Reference or proof of a theorem of L. Fejér on summability of Fourier series

Question

In the article "Ensembles exceptionnels" by A. Beurling, the author cites the following theorem of Fejér: Suppose that a $2\pi$ periodic function $ f $, Lebesgue integrable in $(0,2\pi)$ satisfies the property that $$ \sum_{n=0}^\infty n |\hat{f}(n)|^2 < + \infty, $$

then there exists a sequence $r_N \in (0,1)$ such that $$\Big| \sum_{n=0}^N \hat{f}(n) e^{i\theta n} - \sum_{n=0}^\infty \hat{f}(n)r_N^ne^{i\theta n}\Big| \to 0, \,\, \text{as} \,\, N \to \infty,$$ uniformly (in $\theta$).

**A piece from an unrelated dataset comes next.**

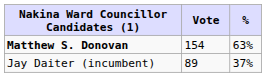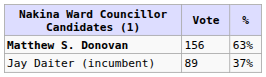Matthew S. Donovan | Vote: 154 -> 156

The cited article is " Über Gewisse Potenzreihen an der Konvergenzgrenze, L. Fejér". I could not spot the above theorem in the cited paper (mainly because I do not know any german).

I am looking for a reference in english of the above theorem or a proof of the claim.

Answer 1

I looked at that paper of Fejér, and although he does discuss some related things, I did not find that exact statement in his paper (granted, my German is probably not much better than yours). So, I will just provide a proof with the only hint from the Fejér's paper being that we have to use Cauchy--Schwarz inequality somewhere.

In fact, I will show that $r_N = \left(1 - \frac{1}{N}\right)$ works for all such functions, so it does not even depend on $f$ (proof also works for $r_N = \left(1 - \frac{c}{N}\right)$ for any fixed positive $c$).

So, we have to bound $$\sum_{n = 0}^N (1 - r_N^n) a_n e^{i\theta n} + \sum_{n = N+1}^\infty r_N^n a_n e^{i\theta n}.$$

Fix some big number $K$ and split the first sum additionally into the terms $n \le K$ and $n > K$, where $K$ is chosen so that $\sum_{n > K} n |a_n|^2 < \varepsilon$. This way we will have $I_1 + I_2 + I_3$. We will show that for big enough $N$ each of these terms is at most $\sqrt{\varepsilon}$, this will be enough since $\varepsilon > 0$ can be arbitrary.

For $I_1$ there is nothing to prove, as long as $K$ is fixed it tends to $0$ uniformly since it has $K$ terms each of which tends to $0$ in absolute value regardless of $\theta$. For $I_2$ and $I_3$ we will use the Cauchy--Schwarz inequality. We start with $I_2$: $$|I_2| \le \sum_{n = K+1}^N (1 - r_N^n) |a_n| \le \sum_{n=K+1}^N \frac{n}{N} |a_n| \le \sqrt{\varepsilon} \sqrt{\sum_{n = K+1}^N \frac{n}{N^2}} \le \sqrt{\varepsilon},$$ where in the first step we put absolute value into the sum, in the second step we used Bernoulli's inequality $(1+s)^k \ge 1 + ks$ for $s \ge -1, k \in \mathbb{N}$, in the third step we used Cauchy--Schwarz inequality, and in the last step we just used that each term in the sum is at most $\frac{1}{N}$ and the number of terms in the sum is at most $N$.

Now, we turn to $I_3$. Note that $r_N^{N} = \left (1 - \frac{1}{N}\right)^{N} \le \frac{1}{2}$ for big enough $N$ (in fact, this sequence tends to $\frac{1}{e}$). We will now use one more decomposition for $I_3$, denoting by $J_k$ the sum from $kN + 1$ to $(k+1)N$. On each such interval $r_N^n$ is at most $2^{-k}$. So, we have $$|J_k| \le 2^{-k}\sum_{n = kN+1}^{(k+1)N} |a_n| \le 2^{-k}\sqrt{\varepsilon} \sqrt{\sum_{n = kN+1}^{(k+1)N} \frac{1}{n}} \le 2^{-k}\sqrt{\varepsilon},$$

where again the first step is putting absolute values, the second step is Cauchy--Scwarz inequality, and in the last step there are $N$ terms in the sum, each of which is at most $\frac{1}{N}$.

Summing this over $k$ we get that $|I_3| \le \sqrt{\varepsilon}$.